Furthermore, there’s still a great silence over where the money’s going to come from, exactly. Because that’s where the problem is, as it happens. Secretly, this isn’t going to be a bus scheme at all, because of how the council want to raise the money. Regular readers can skip ahead, because I’ve talked about this before, too. The money is coming from the Transport Innovation Fund, a body which provides grants for “demand management” schemes – in other words, congestion charging or similar. This new bus route might be being promoted, so far, as a new fast bus route: but at some point, unless the funding radically changes, the truth will pop out from underneath it. This is a congestion charging scheme with buses on top; the congestion charging part has, so far, been kept quiet.

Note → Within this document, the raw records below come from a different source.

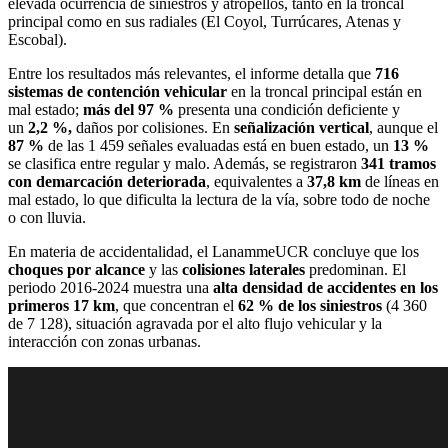
elevada ocurrencia de siniestros y atropellos, tanto en la troncal
principal como en sus radiales (El Coyol, Turrúcares, Atenas y
Escobal).
Entre los resultados más relevantes, el informe detalla que
716
sistemas de contención vehicular
en la troncal principal están en
mal estado;
más del 97 %
presenta una condición deficiente y
un
2,2 %,
daños por colisiones. En
señalización vertical
, aunque el
87 %
de las 1 459 señales evaluadas está en buen estado, un
13 %
se clasifica entre regular y malo. Además, se registraron
341 tramos
con demarcación deteriorada
, equivalentes a
37,8 km
de líneas en
mal estado, lo que dificulta la lectura de la vía, sobre todo de noche
o con lluvia.
En materia de accidentalidad, el LanammeUCR concluye que los
choques por alcance
y las
colisiones laterales
predominan. El
periodo 2016-2024 muestra una
alta densidad de accidentes en los
primeros 17 km
, que concentran el
62 % de los siniestros
(4 360
de 7 128), situación agravada por el alto flujo vehicular y la
interacción con zonas urbanas.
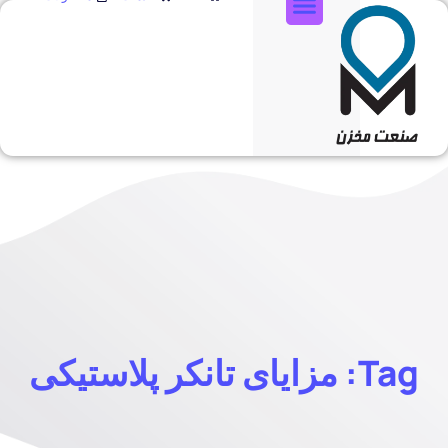
تماس با ما
Tag: مزایای تانکر پلاستیکی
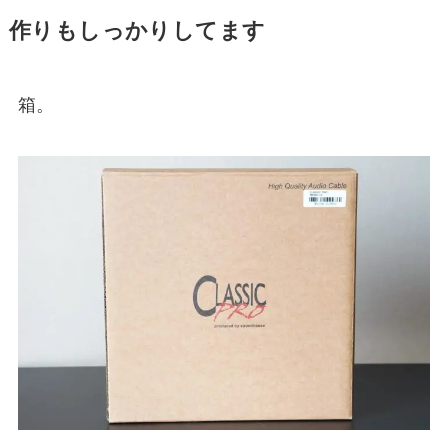
作りもしっかりしてます
箱。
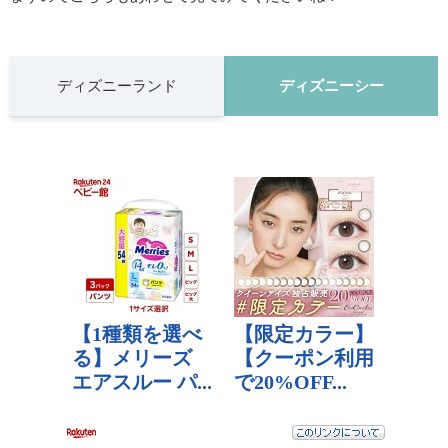
ディズニーランド
ディズニーシー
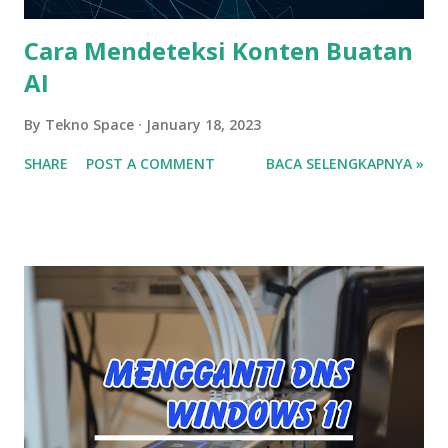
Cara Mendeteksi Konten Buatan
AI
By
Tekno Space
January 18, 2023
SHARE
POST A COMMENT
BACA SELENGKAPNYA »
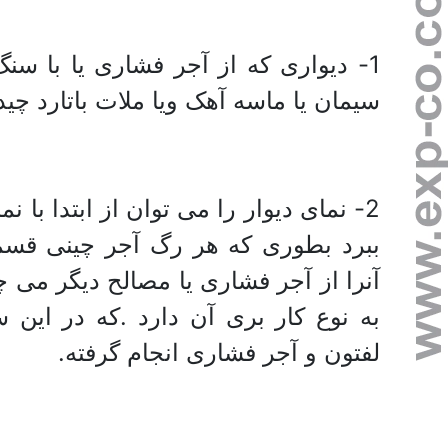
1- دیواری که از آجر فشاری یا با سن
سیمان یا ماسه آهک ویا ملات باتارد چی
2- نمای دیوار را می توان از ابتدا با 
ببرد بطوری که هر رگ آجر چینی قسم
آنرا از آجر فشاری یا مصالح دیگر می 
به نوع کار بری آن دارد .که در این س
لفتون و آجر فشاری انجام گرفته.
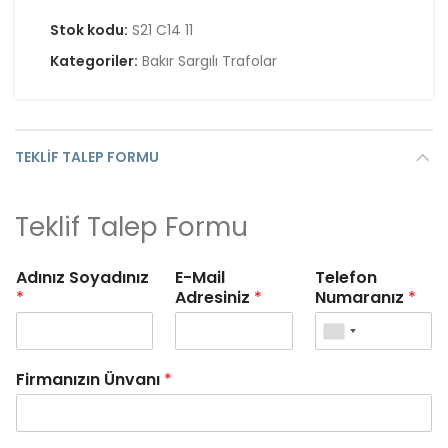
Stok kodu:
S21 C14 11
Kategoriler:
Bakır Sargılı Trafolar
TEKLIF TALEP FORMU
Teklif Talep Formu
Adınız Soyadınız
E-Mail
Telefon
*
Adresiniz
*
Numaranız
*
Firmanızın Ünvanı
*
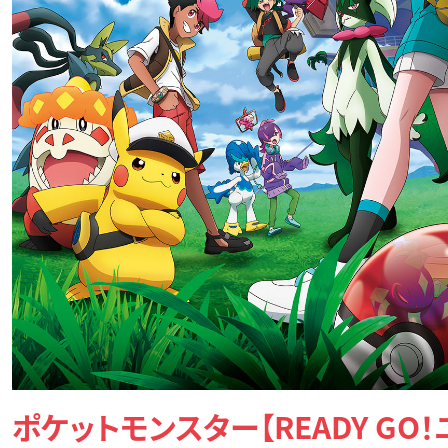
ポケットモンスター【READY GO！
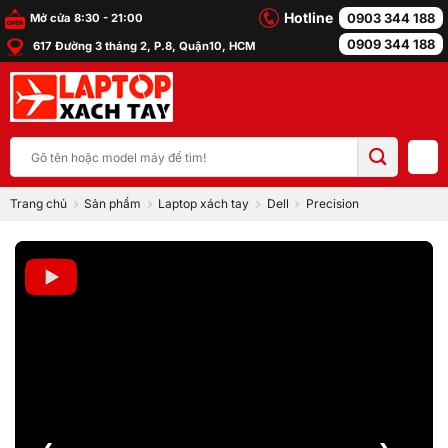
Bỏ
Hotline
0903 344 188
Mở cửa 8:30 - 21:00
qua
0909 344 188
617 Đường 3 tháng 2, P.8, Quận10, HCM
nội
dung
Tìm
kiếm:
Trang chủ
Sản phẩm
Laptop xách tay
Dell
Precision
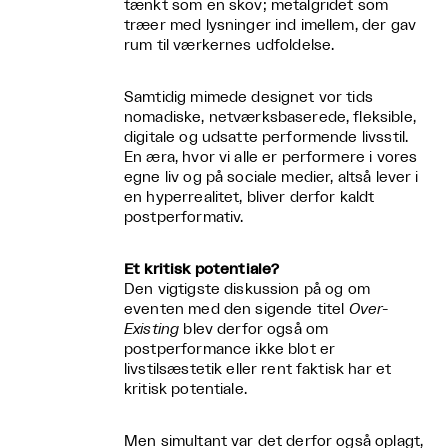
tænkt som en skov; metalgridet som
træer med lysninger ind imellem, der gav
rum til værkernes udfoldelse.
Samtidig mimede designet vor tids
nomadiske, netværksbaserede, fleksible,
digitale og udsatte performende livsstil.
En æra, hvor vi alle er performere i vores
egne liv og på sociale medier, altså lever i
en hyperrealitet, bliver derfor kaldt
postperformativ.
Et kritisk potentiale?
Den vigtigste diskussion på og om
eventen med den sigende titel
Over-
Existing
blev derfor også om
postperformance ikke blot er
livstilsæstetik eller rent faktisk har et
kritisk potentiale.
Men simultant var det derfor også oplagt,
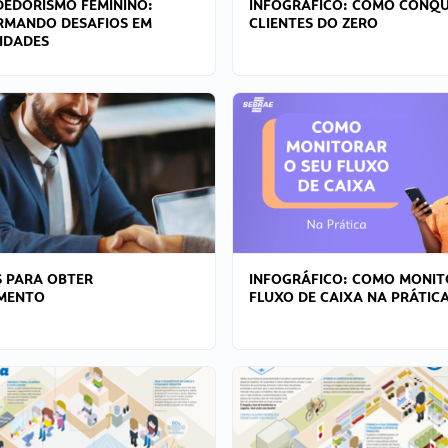
EDORISMO FEMININO:
INFOGRÁFICO: COMO CONQU
RMANDO DESAFIOS EM
CLIENTES DO ZERO
IDADES
 PARA OBTER
INFOGRÁFICO: COMO MONIT
AMENTO
FLUXO DE CAIXA NA PRÁTIC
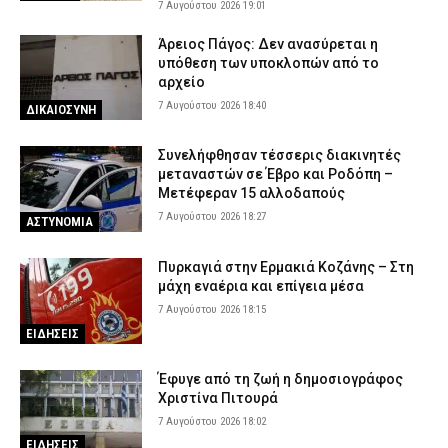
7 Αυγούστου 2026 19:01
Άρειος Πάγος: Δεν ανασύρεται η
υπόθεση των υποκλοπών από το
αρχείο
7 Αυγούστου 2026 18:40
ΔΙΚΑΙΟΣΥΝΗ
Συνελήφθησαν τέσσερις διακινητές
μεταναστών σε Έβρο και Ροδόπη –
Μετέφεραν 15 αλλοδαπούς
7 Αυγούστου 2026 18:27
ΑΣΤΥΝΟΜΙΑ
Πυρκαγιά στην Ερμακιά Κοζάνης – Στη
μάχη εναέρια και επίγεια μέσα
7 Αυγούστου 2026 18:15
ΕΙΔΗΣΕΙΣ
Έφυγε από τη ζωή η δημοσιογράφος
Χριστίνα Πιτουρά
7 Αυγούστου 2026 18:02
ΕΙΔΗΣΕΙΣ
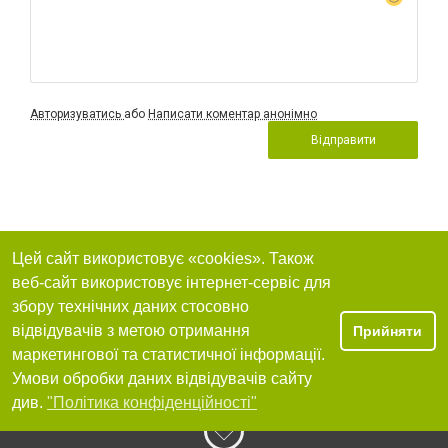
Авторизуватись
або
Написати коментар анонімно
Відправити
Цей сайт використовує «cookies». Також
веб-сайт використовує інтернет-сервіс для
збору технічних даних стосовно
відвідувачів з метою отримання
Прийняти
маркетингової та статистичної інформації.
Умови обробки даних відвідувачів сайту
див.
"Політика конфіденційності"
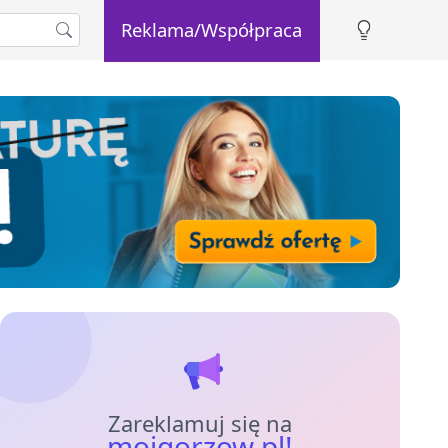
Reklama/Współpraca
Zareklamuj się na
mojgorzow.pl!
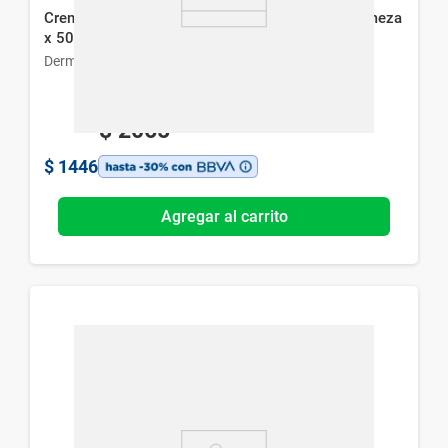
Crema Dermaglós Hidratante de Noche Ultra Firmeza
x 50 g
Dermaglós
$
2065
$
1446
Agregar al carrito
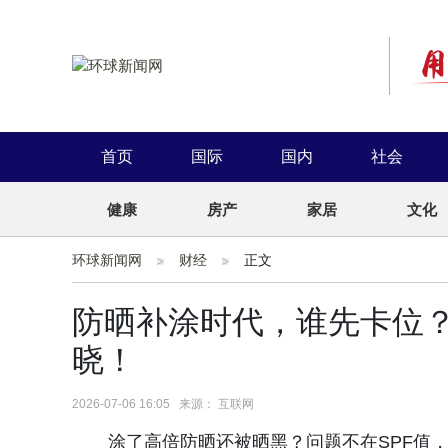
首页
国际
国内
社会
健康
房产
家居
文化
环球新闻网
财经
正文
防晒补涂时代，谁先卡位？
晓！
2026-07-06 16:05 来源： 互联网
涂了高倍防晒还被晒黑？问题不在SPF值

None of this has been mentioned widely as yet. The Evening Post’s reporting has mostly been limited to repeating the relevant press releases, which of course have been rather quiet about this. It’s not surprising that councillor Mark Bradshaw says, according to the paper, that he wants to get the scheme finished as soon as possible. He’s presumably hoping that the funding bid will be written and in the post before anyone asks him what the demand management part of the bid is going to consist of.

* I like the way the Evening Post went with the headline “New Bristol bus route revealed” when barely anything has changed since before the consultation.